The beverage giant met or exceeded its long-term growth targets in 2012, reporting 4% global volume growth, driven by international volume growth of 4% and North American volume growth of 1%. That growth was led by brand Coca-Cola, up 3% for the year.
The popularity of soft drinks, especially in mature markets, has been on the decline since about 2005 as negative publicity about obesity and other health risks continues to threaten sales. As a result, The Coca-Cola Company and other top soft drink makers are turning toward other parts of their noncarbonated product portfolio for growth, such as fruit juices, sports and energy drinks, and bottled water and tea beverages. This is reflected in some of the acquisitions the company has made in recent times, including its buyout of ZICO Beverages, a maker of ZICO Pure Premium Coconut Water, in late 2013, and in 2010 a majority stake in UK smoothie maker innocent ltd, which corners more than two-thirds of the UK smoothie market. More recently, Coca-Cola in August 2014 agreed to acquire a 16.7% equity stake in Monster Beverage Corp., a leading maker of energy drinks. Under the terms of the deal, The Coca-Cola Company will transfer ownership of its worldwide energy business, including NOS, Full Throttle, Burn, Mother, Play and Power Play, and Relentless, to Monster; and Monster will transfer its non-energy business, including Hansen's Natural Sodas, Peace Tea, Hubert's Lemonade and Hansen's Juice Products, to The Coca-Cola Company.
Mergers and Acquisitions
Among other recent, notable acquisitions made by The Coca-Cola Company are its $980 million purchase of approximately half of Aujan Industries, one of the Middle East's largest independent beverage companies. Completed in 2012, the buy is part of a larger plan to invest about $5 billion in the Middle East and North Africa regions over the next decade.
Still one of its most significant moves to date, however, was Coca-Cola's 2010 $12.3 billion acquisition of one of its major bottlers, the North American business of Coca-Cola Enterprises Inc. (CCE), a deal made just six months after rival PepsiCo made moves to bring its bottlers in-house to cut costs. The acquisition gave The Coca-Cola Company direct control over more than 90% of its North American sales volume and a closer relationship with retailers as it renamed the North American business Coca-Cola Refreshments USA. It followed up the big bottler purchase in 2013 by buying Sacramento Coca-Cola Bottling Company, the sixth-largest independent Coca-Cola bottler in the nation that serves nine northern California counties.

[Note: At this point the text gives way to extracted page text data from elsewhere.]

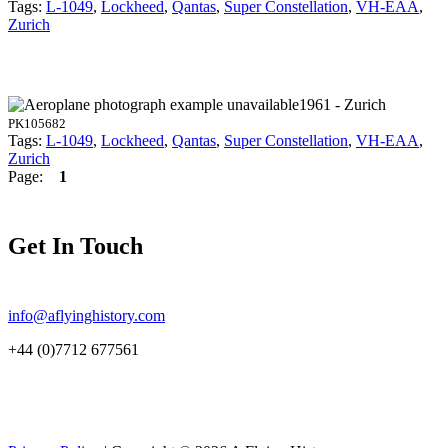
Tags:
L-1049
,
Lockheed
,
Qantas
,
Super Constellation
,
VH-EAA
,
Zurich
1961 - Zurich
PK105682
Tags:
L-1049
,
Lockheed
,
Qantas
,
Super Constellation
,
VH-EAA
,
Zurich
Page:
1
Get In Touch
info@aflyinghistory.com
+44 (0)7712 677561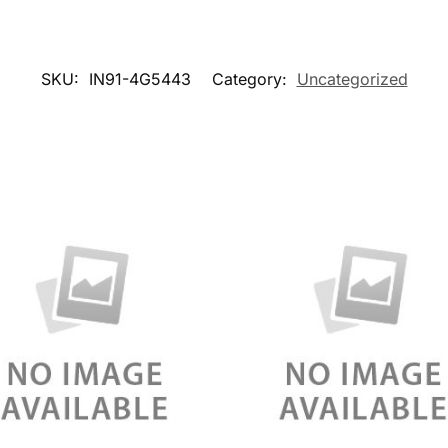
SKU:
IN91-4G5443
Category:
Uncategorized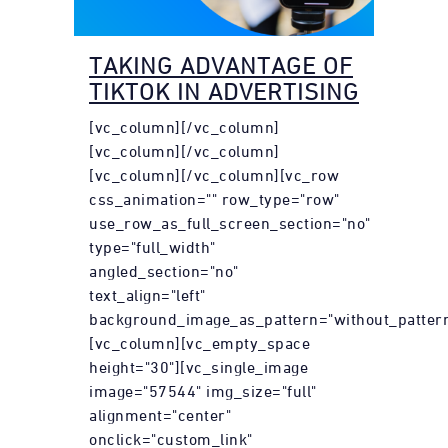
TAKING ADVANTAGE OF
TIKTOK IN ADVERTISING
[vc_column][/vc_column]
[vc_column][/vc_column]
[vc_column][/vc_column][vc_row
css_animation="" row_type="row"
use_row_as_full_screen_section="no"
type="full_width"
angled_section="no"
text_align="left"
background_image_as_pattern="without_pattern
[vc_column][vc_empty_space
height="30"][vc_single_image
image="57544" img_size="full"
alignment="center"
onclick="custom_link"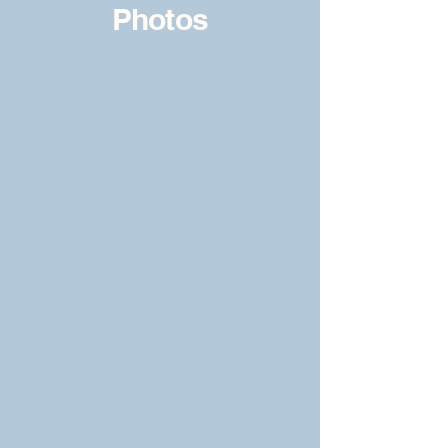
Photos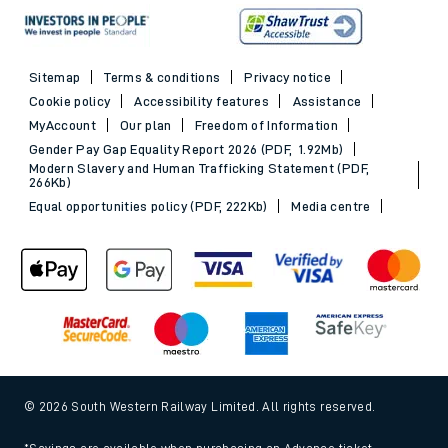
Sitemap
Terms & conditions
Privacy notice
Cookie policy
Accessibility features
Assistance
MyAccount
Our plan
Freedom of Information
Gender Pay Gap Equality Report 2026 (PDF, 1.92Mb)
Modern Slavery and Human Trafficking Statement (PDF,
266Kb)
Equal opportunities policy (PDF, 222Kb)
Media centre
© 2026 South Western Railway Limited. All rights reserved.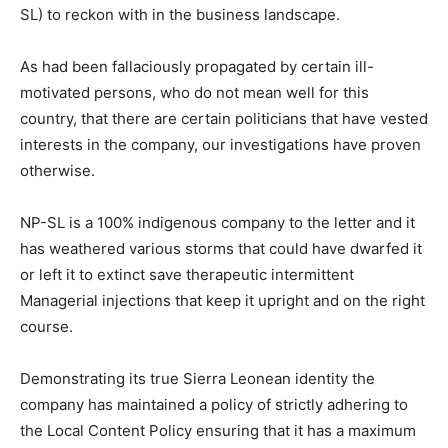
SL) to reckon with in the business landscape.
As had been fallaciously propagated by certain ill-
motivated persons, who do not mean well for this
country, that there are certain politicians that have vested
interests in the company, our investigations have proven
otherwise.
NP-SL is a 100% indigenous company to the letter and it
has weathered various storms that could have dwarfed it
or left it to extinct save therapeutic intermittent
Managerial injections that keep it upright and on the right
course.
Demonstrating its true Sierra Leonean identity the
company has maintained a policy of strictly adhering to
the Local Content Policy ensuring that it has a maximum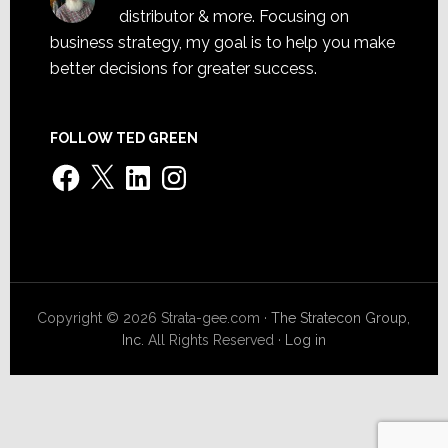
distributor & more. Focusing on
business strategy, my goal is to help you make
better decisions for greater success.
FOLLOW TED GREEN
Facebook
X
LinkedIn
Instagram
Copyright © 2026 Strata-gee.com ·
The Stratecon Group,
Inc.
All Rights Reserved ·
Log in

The European operations of CCE went on to be held by a successor entity to CCE, similarly named Coca-Cola Enterprises, Inc. (or new CCE), which continues to stand as one of the world's largest Coca-Cola bottlers operating mainly in western Europe. Despite taking in about $8.8 billion in debt as part of the deal, The Coca-Cola Company remains in strong financial shape. As a result of the transaction, the company anticipates about $350 million in savings and revenue opportunities over four years.
Concurrent with the closing of the CCE transaction, The Coca-Cola Company paid $715 million in cash to secure 20-year license agreements with Dr Pepper Snapple Group (DPS) to distribute certain DPS brands in US and Canadian territories where DPS brands had formerly been distributed by CCE.
Warren Buffett's Berkshire Hathaway owns about 9% of The Coca-Cola Company.